Both players are expected to receive clearance in time for training camp, but they are far from out of the woods. Back surgeries can be complicated, with many individuals reporting symptoms like spasms, soreness, or nerve pain in subsequent seasons. Additionally, roughly 30 percent of NBA players to undergo a microdiscectomy required a second surgery. As noted, Porter has already needed multiple surgeries.
Denver will likely ease Porter (and teammate Murray) back into the rotation in the early portions of the season. Simmons’ playing time may also be carefully managed given his prior list of injuries. Somewhere around 20 to 25 games lost for either player seems plausible with both likely sitting one of two games in early season back-to-backs.
Collin Sexton, Cleveland Cavaliers
Sexton missed 71 games last year after tearing the meniscus in his left knee in November. The specific surgery Sexton underwent dictated his prolonged recovery. When a meniscus injury occurs, the appropriate treatment is dependent on the location and nature of the tear.
Most meniscus tears are treated using a procedure known as a meniscectomy. In a meniscectomy, the damaged cartilage is simply removed or cleaned out. With the root of the problem gone, the affected individual can return to play in a manner of weeks after the associated symptoms subside and the knee is considered stable. However, a removal does increase the individual’s long-term odds of developing osteoarthritis in the future as a part of the shock-absorbing cartilage is no longer available.
To combat any long-term issues, a surgeon can utilize a true meniscus repair but only if the tear is in a specific portion of the involved disc. A true repair preserves the cartilage but does come with a much longer recovery as the athlete is not allowed to weight-bear following surgery.
Sexton was able to undergo a true repair which is why he was unable to return for the 2021-22 season. However, he should be fine in time to begin his first season in Utah.

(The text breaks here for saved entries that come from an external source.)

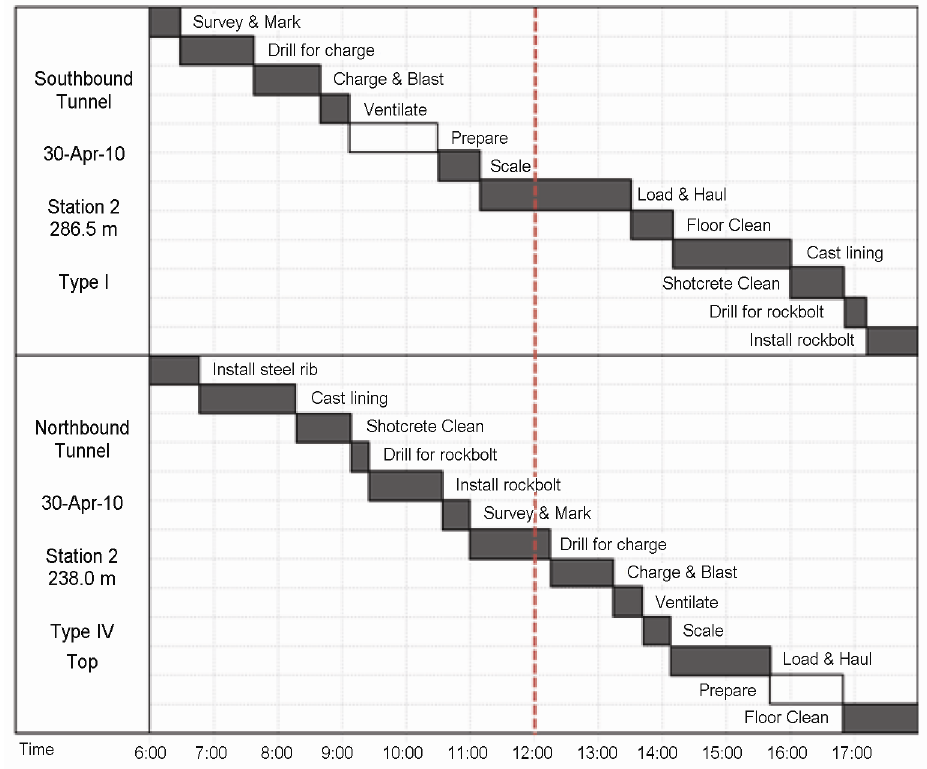
Fig. 4. An example of an operation-level schedule for concurrent Type-I and Type-IV-top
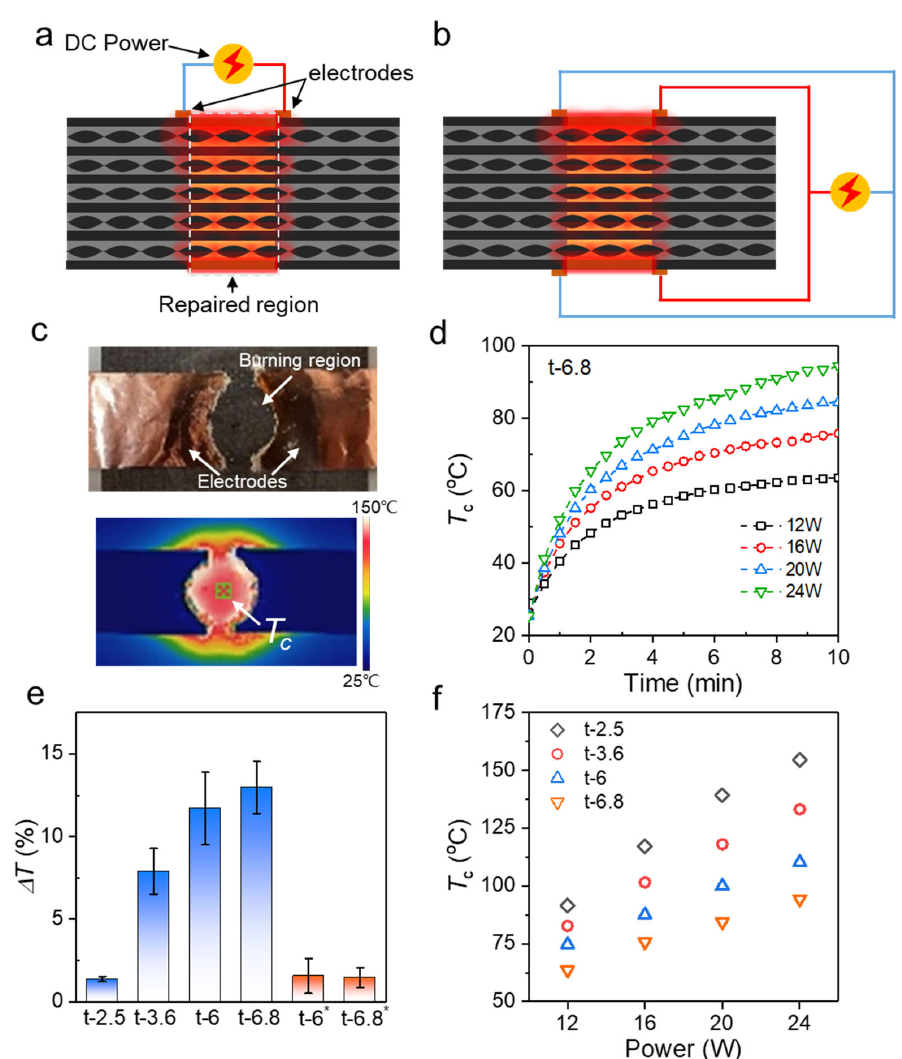
Figure 4. Thermal ablation repair. The electrodes are added on ( a ) the top or ( b ) both surfaces. ( c ) Electrode photos and corresponding thermal images when supplying power is 24 W. The green square denoting the center position where the temperature changes with heating time is shown in ( d ) for t-6.8. ( e ) Relative temperature difference ∆ T between the top and bottom surfaces for panels with different thicknesses. The blue columns denote that the electrodes are added on the top surface, while the red columns with the symbol * represent the electrodes are added on both surfaces. ( f ) The plateau temperature in ( d ) as a function of supply power for four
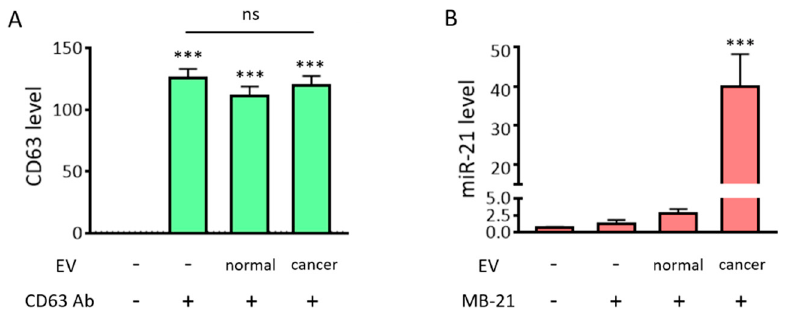
Figure 4. Fluorometer-based detection of EV miRNAs and surface protein markers. Simultaneous in situ detection of EV surface protein (CD63) and miRNA (miR-21) was tested. Fluorescent signals were assessed using a fluorometer. ( A ) Fluorescent intensities from the fluorescence dye labelled-CD63 antibody, in the absence/presence of EVs, were assessed. There was a drastic increase in the fluorescent signals from the CD63 antibody, regardless of the presence/absence of EVs and type, which suggests that the unbound free CD63 antibody must be removed for specific EV CD63 detection. ( B ) The fluorescent intensities from MB-21, in the absence/presence of EVs, were assessed. There was no significant difference in fluorescent signals upon addition of MB-21 in the absence of EVs. This could be attributed to the self-quenching ability of MB in the absence of target miRNA. The detection signal increased when MB-21 was incubated with normal EVs, and further increased upon incubation of MB-21 with cancer EVs. All values are expressed as mean ± SD (*** p < 0.001; ns: Not significant; n = 3–4).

There will be a degree of risk that comes with any meniscus surgery, but he has a chance to play meaningful minutes and could easily play in 60+ games for the fourth time in his five-year career.
It’s anyone’s guess what Utah’s roster will look like by the time Opening Night rolls around, but if any of Mike Conley, Jordan Clarkson or Bojan Bogdanovic is moved, the door will be wide open for Sexton to function as the No. 1 option on what the Jazz front office hopes will be a very bad team. If he’s able to stay healthy, Sexton could approach his numbers from the 2020-21 season, when he posted 24.3 points, 4.4 assists, 3.1 rebounds, 1.0 steals and 1.6 threes while shooting 47.5 percent from the field (37.1% 3Pt).